# Guppies?!



## SouthernJustice (Jul 8, 2005)

Ok, I used to have about 10 feeder type guppies in my 10 gallon tank (see below). I had just them and my betta in their until I slowly accumulated the other fish. I liked to keep them because they look cool in their little scholols. However all but 1 have died - however, I have only cleaned out about 4 dead ones... where would they go!? I don't remember how many I found dead with just the betta.
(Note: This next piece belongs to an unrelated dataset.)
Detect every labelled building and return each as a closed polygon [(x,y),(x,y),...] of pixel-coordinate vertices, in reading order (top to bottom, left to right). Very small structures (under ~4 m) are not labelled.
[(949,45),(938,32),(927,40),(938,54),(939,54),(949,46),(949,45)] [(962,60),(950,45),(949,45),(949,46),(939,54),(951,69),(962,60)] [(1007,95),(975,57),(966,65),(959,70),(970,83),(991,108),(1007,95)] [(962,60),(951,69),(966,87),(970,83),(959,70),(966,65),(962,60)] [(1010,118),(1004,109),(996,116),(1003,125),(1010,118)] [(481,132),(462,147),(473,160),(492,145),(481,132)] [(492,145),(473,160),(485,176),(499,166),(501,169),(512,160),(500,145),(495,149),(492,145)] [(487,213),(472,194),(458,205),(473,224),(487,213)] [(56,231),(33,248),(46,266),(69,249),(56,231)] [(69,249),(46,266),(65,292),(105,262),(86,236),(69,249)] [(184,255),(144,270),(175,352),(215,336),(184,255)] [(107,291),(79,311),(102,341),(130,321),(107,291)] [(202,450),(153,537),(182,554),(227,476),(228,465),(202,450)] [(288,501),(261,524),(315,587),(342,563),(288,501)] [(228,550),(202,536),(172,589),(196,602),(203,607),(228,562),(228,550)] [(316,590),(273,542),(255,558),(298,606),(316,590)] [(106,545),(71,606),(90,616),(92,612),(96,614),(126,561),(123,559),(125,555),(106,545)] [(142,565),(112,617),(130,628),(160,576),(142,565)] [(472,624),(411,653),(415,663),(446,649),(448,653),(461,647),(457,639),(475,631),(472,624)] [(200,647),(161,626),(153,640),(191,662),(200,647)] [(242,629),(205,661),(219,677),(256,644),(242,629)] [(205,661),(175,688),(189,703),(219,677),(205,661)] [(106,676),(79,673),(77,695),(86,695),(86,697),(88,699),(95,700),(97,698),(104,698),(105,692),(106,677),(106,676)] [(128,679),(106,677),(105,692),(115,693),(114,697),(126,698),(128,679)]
My friend had some that died by getting stuck in the rock gravel, but I think it was because the gravel was quite big and had many entry points where the guppies could figit in and get stuck.. So I don't think that they are getting stuck in my small red gravel, and there were no guppies stuck INSIDE the filter, + there is no way they could get in but I thought it wouldnt hurt to check. Could the fish that I have be eating them or what? It's kind of strange but I'm sure you guys have heard of missing fish before. The guppies *were* pretty small at about 1/2 to 3/4 an inch (feeder guppies).


----------



## fish_doc (Jan 31, 2005)

They could easily have been snacks for other fish. Even non meat eaters will eat other fish if they get the chance.


----------



## SouthernJustice (Jul 8, 2005)

The fish that I have could eat the guppies whole?! None of my fish are bigger than 2 inches. Well, you know about all the fish I have. Seems odd.. :-/ . I have never found any half eaten guppies. Just straight dead ones.


----------



## Guest (Jul 10, 2005)

Yeah, I can't see small swordtails eating the whole fish and leaving no evidence.


----------



## blor (Jul 7, 2005)

I'd blame the betta for you're missing gups.


----------



## maxpayne_lhp (Jan 19, 2005)

Huh? I hav a sense of deja vu... Anyway I keep my point.


----------



## *GoGoGo Fish!* (Jul 6, 2005)

I'm blaming the betta. My betta ate and killed my guppies. Took one right by the tail, killed it and ate it, whole!!!!!!!!!!!!!!!!!!
Trust me its the betta. I don't like them that much. I hade my betta with a molly and a few guppies and he killed and then ate my guppies but then started to beat up male molly so had to remove the betta and said why not make this tank a tank for all mollies.


----------



## Imbrium (Feb 7, 2005)

I agree, it's probably the betta. They are often very aggressive towards guppies, and yours were small enough to eat.


----------



## SouthernJustice (Jul 8, 2005)

Ok, thats what I kind of thought was happening. I knew the betta was aggressive, but I thought it was kind of wierd that I never found any half eaten guppies or anything of the like. I guess that sucker can swallow those things whole. Thanks for the help


----------